Interestingly, some historians measure the development of the Roman financial system “by the degree of presence of banks” (Temin, p. 719). Of course, if we do not find evidence of the existence of our bank in the first century BC, this does not necessarily imply a lack of development. Before the Great US Recession [финансового спада 2007-2009 годов] most of the financial intermediation did not involve banks – it took place through “shadow banking system“. The financial aristocracy of Rome” acted mainly with the help of brokerage “(K. Verboven”Faeneratores, Negotiatores and Financial Intermediation in the Roman World“, p. 12), and therefore resembled a little the predecessor of the shadow banking system.
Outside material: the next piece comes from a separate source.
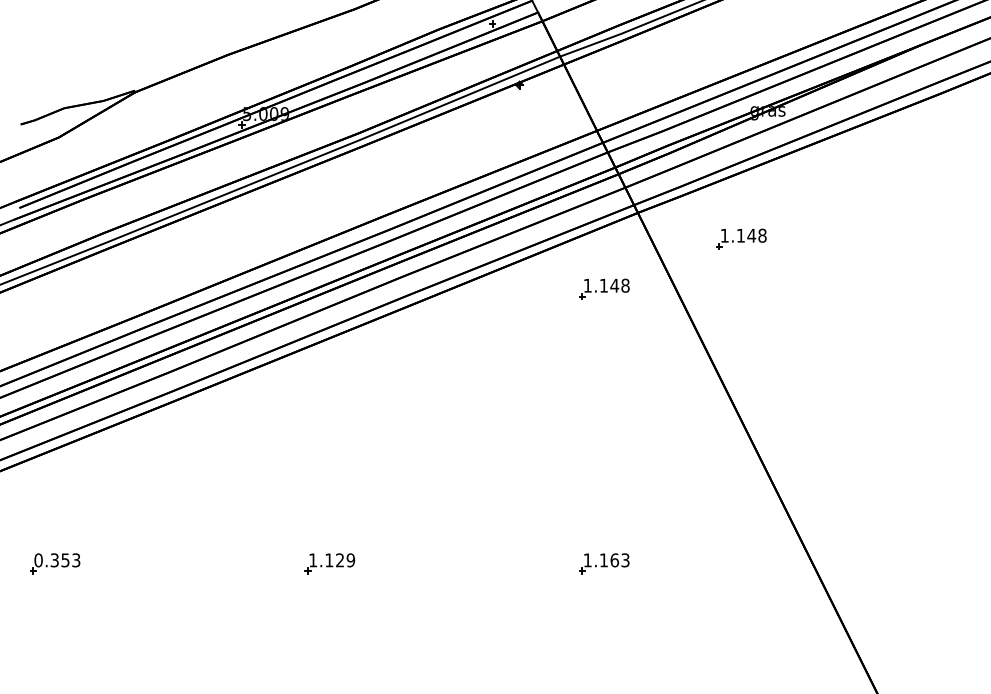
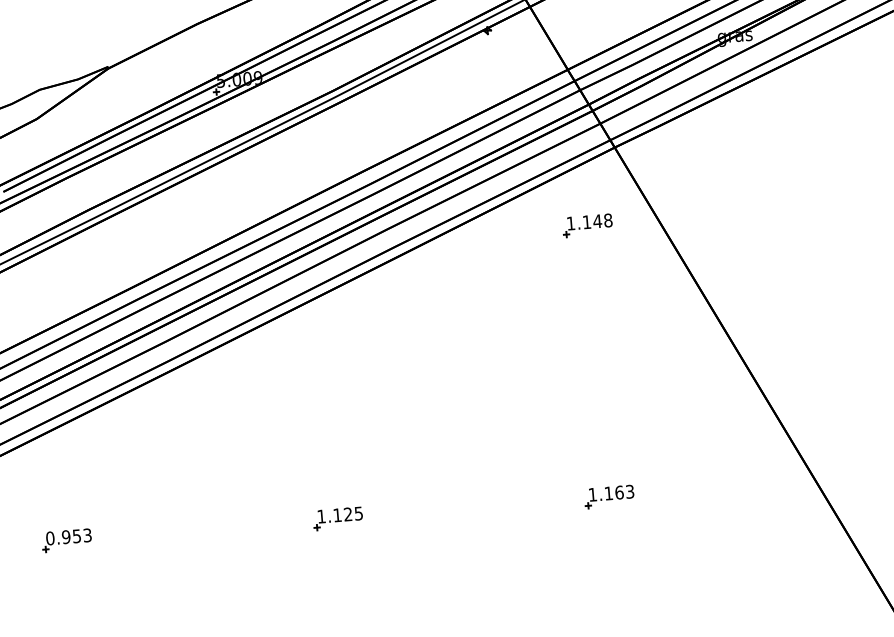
part: (741, 238) -> (719, 164), removed
text: (54, 560) -> (66, 537), 0.353 -> 0.953
text: (350, 560) -> (358, 513), 1.129 -> 1.125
Like the shadow banking system in the United States, it was fragile… Let’s go back to our first example: it is worth noting that if someone who wants to buy a property begins to doubt the creditworthiness of Sempronius, he will not accept his payment in nomina and will require cash. This will force you to demand the repayment of the debt from Sempronius, who in turn will have to demand the repayment of the debt from Titus, and so on. However, the financial crises of Ancient Rome are a topic for a separate article.

We express our gratitude Cameron Hawkins from the University of Chicago for help in finding literature.